=== 課題の説明 ===
ブラウニーの文章を、「オスカー・ヘルフルト作」を含む語句から始めて「けれど、怒るとボガートになってしまうとも言い伝えられています。」のあとまで書き写し、「家畜」を「牛馬」に差し替えてください。
-------- 文書の抜粋
ブラウニーはドラクエのスタート期に現れる雑魚キャラ。

仲間になれば最初の頃なら結構頼りになる可愛いキャラのイメージです。

実は実際のブラウニーもお手伝い妖精といわれる人間には身近な存在。

今回はそんなブラウニーのご紹介です。

 


 

お手伝い妖精ブラウニー

オスカー・ヘルフルト作

ブラウニー( Brownie)はスコットランドや北部イングランドの民間伝承に見られる「お手伝い妖精」

人家に住みつき、夜、人気のないときに家畜の世話をしたり、家事仕事を手伝います

性格は温厚。

広義ではゴブリン一種です

部屋を散らかすようなイタズラをしますが、ゴブリンのような邪気はありません。

けれど、怒るとボガートになってしまうとも言い伝えられています。

 

ケルト地方では、家庭の中にはひとりは住みついていると信じられている妖精です

 

地域や国によって違うブラウニーの呼び名

ジェニー・ニストロム作

ブラウニーは地域によって様々な呼び名で親しまれています

ブルーニー、ブルナイド、グルアガッハ、ウリスク、ブリュナイ、ウルイスグなど。

これはブラウニーという名前は元はイギリスの方言として生まれ、その後イギリスとアイルランド全体でお手伝い妖精を指す総称となったため。

 

この「お手伝い妖精」はスカンジナビアではトムテ (スウェーデン) またはニッセ (ノルウェー)、スラブのドモヴォイ、ドイツではコボルドにあたります。

 

ブラウニーの起源

ブラウニーは家庭の守護霊、亡くなった祖先の霊と考えられていました。

死者との結びつきが強く、伝承に中にはかつてこの家で働いていた亡くなった使用人の幽霊としても登場しています。

かつて亡くなった祖先は囲炉裏端で敬われ、後にブラウニーへの供物が置かれる場所となりました

 

ブラウニーは古代ローマの囲炉裏・実りの守護者ラレスに似ていると伝えられます。

その違いは、ラレスはその家に永遠に居着くことになりますが、ブラウニーはその家を離れることもあるという点。
----------------
-------- 使用データ
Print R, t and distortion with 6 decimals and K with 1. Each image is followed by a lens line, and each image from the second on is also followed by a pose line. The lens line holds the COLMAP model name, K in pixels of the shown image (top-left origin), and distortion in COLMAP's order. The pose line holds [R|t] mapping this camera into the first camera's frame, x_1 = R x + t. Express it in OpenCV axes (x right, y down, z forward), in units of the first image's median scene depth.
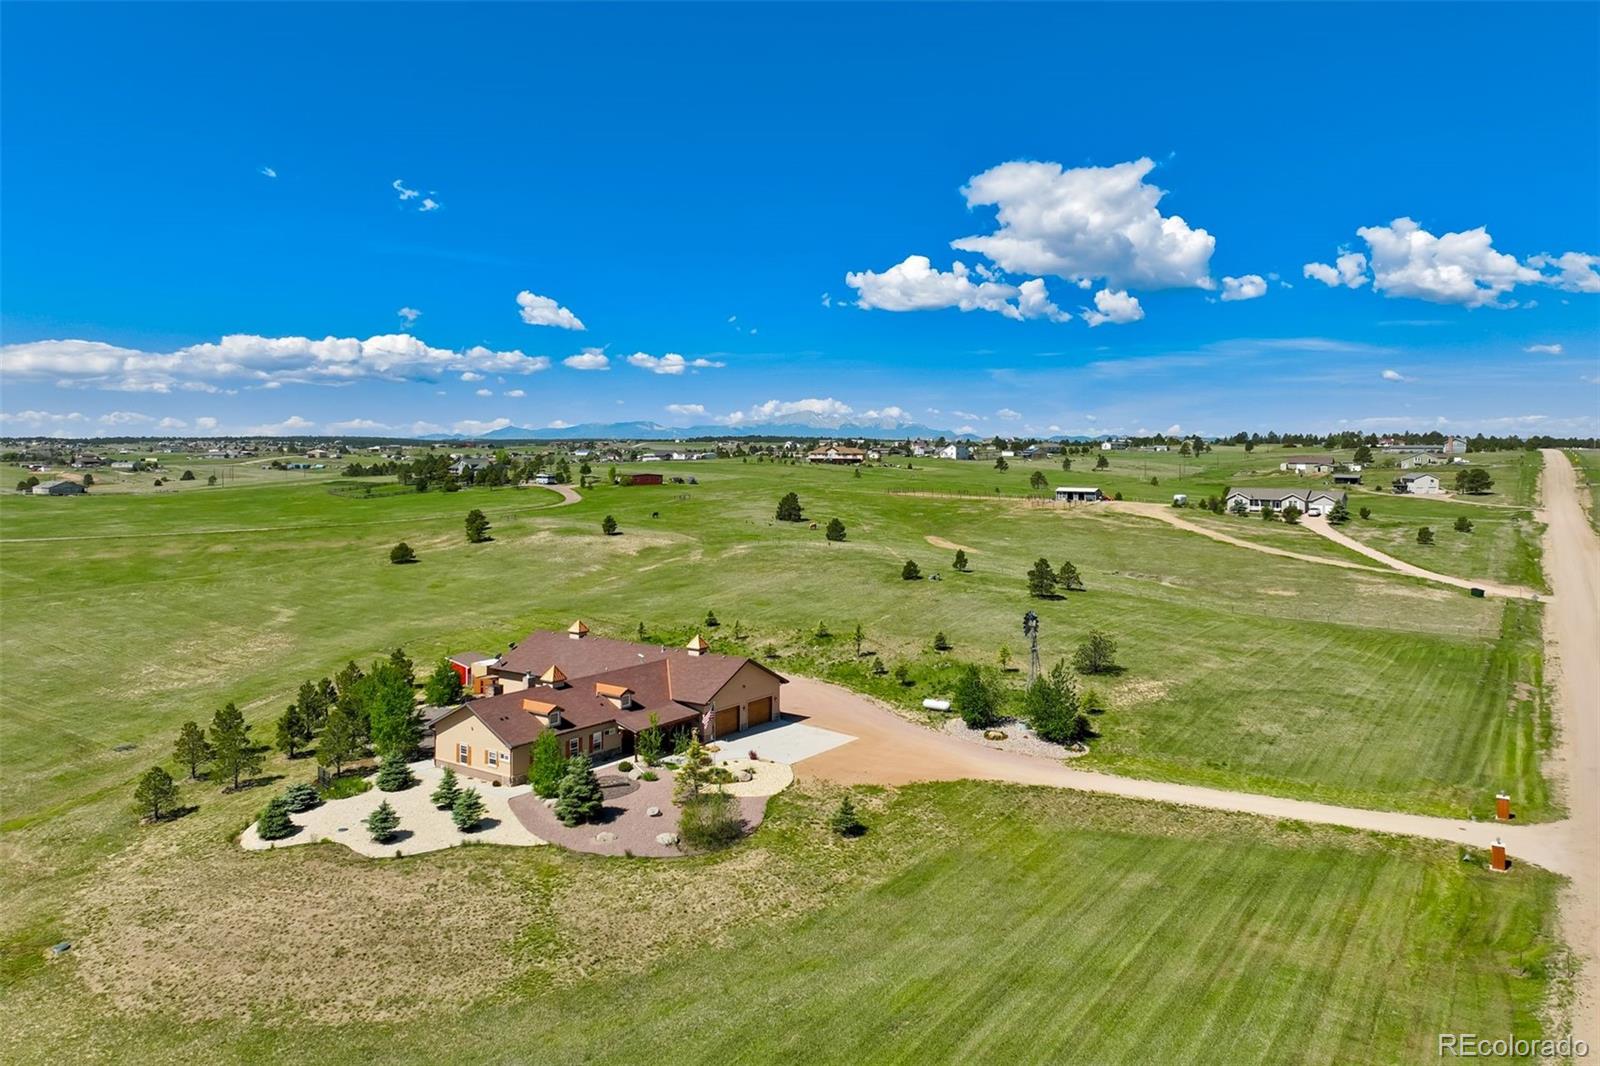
lens RADIAL K [[1120.0, 0, 803.7], [0, 1120.0, 473.7], [0, 0, 1]] dist [0.003784, 0.003816]
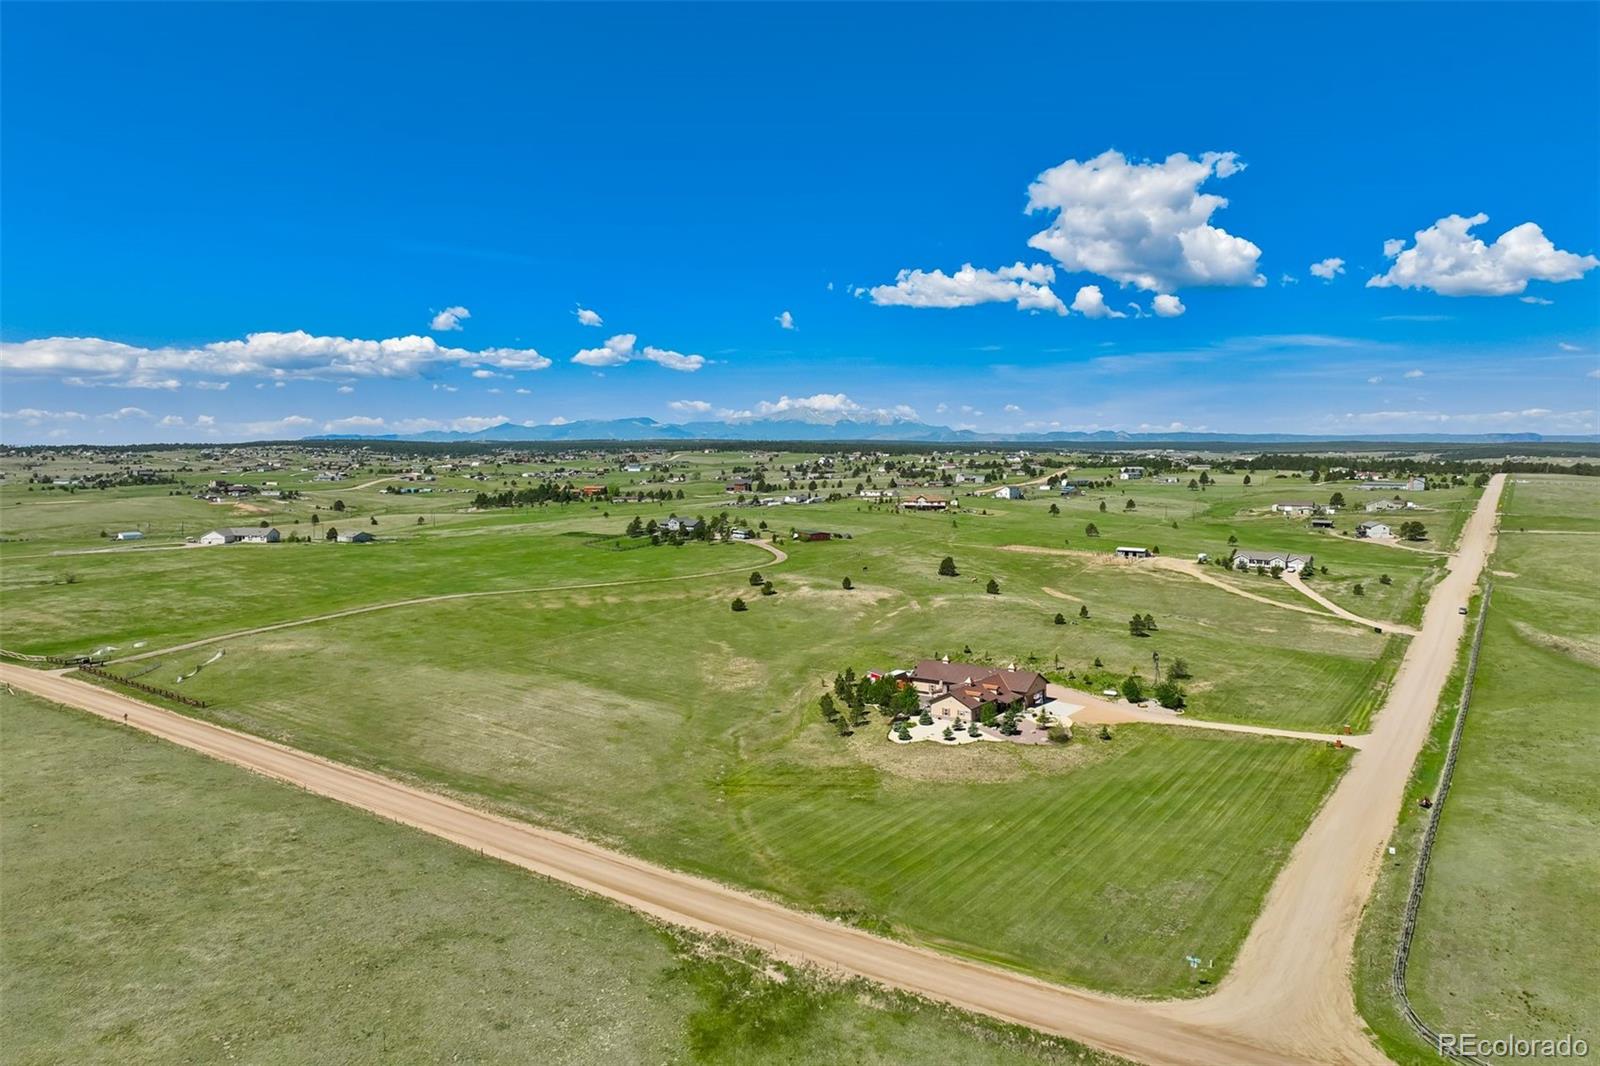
lens RADIAL K [[1120.0, 0, 803.7], [0, 1120.0, 473.7], [0, 0, 1]] dist [0.003784, 0.003816]
pose [[0.999991, -0.003079, 0.002969, -0.635216], [0.003069, 0.999989, 0.003418, -0.305185], [-0.002980, -0.003409, 0.999990, -1.563392]]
----------------
=== 想定解答 ===
オスカー・ヘルフルト作

ブラウニー( Brownie)はスコットランドや北部イングランドの民間伝承に見られる「お手伝い妖精」

人家に住みつき、夜、人気のないときに牛馬の世話をしたり、家事仕事を手伝います

性格は温厚。

広義ではゴブリン一種です

部屋を散らかすようなイタズラをしますが、ゴブリンのような邪気はありません。

けれど、怒るとボガートになってしまうとも言い伝えられています。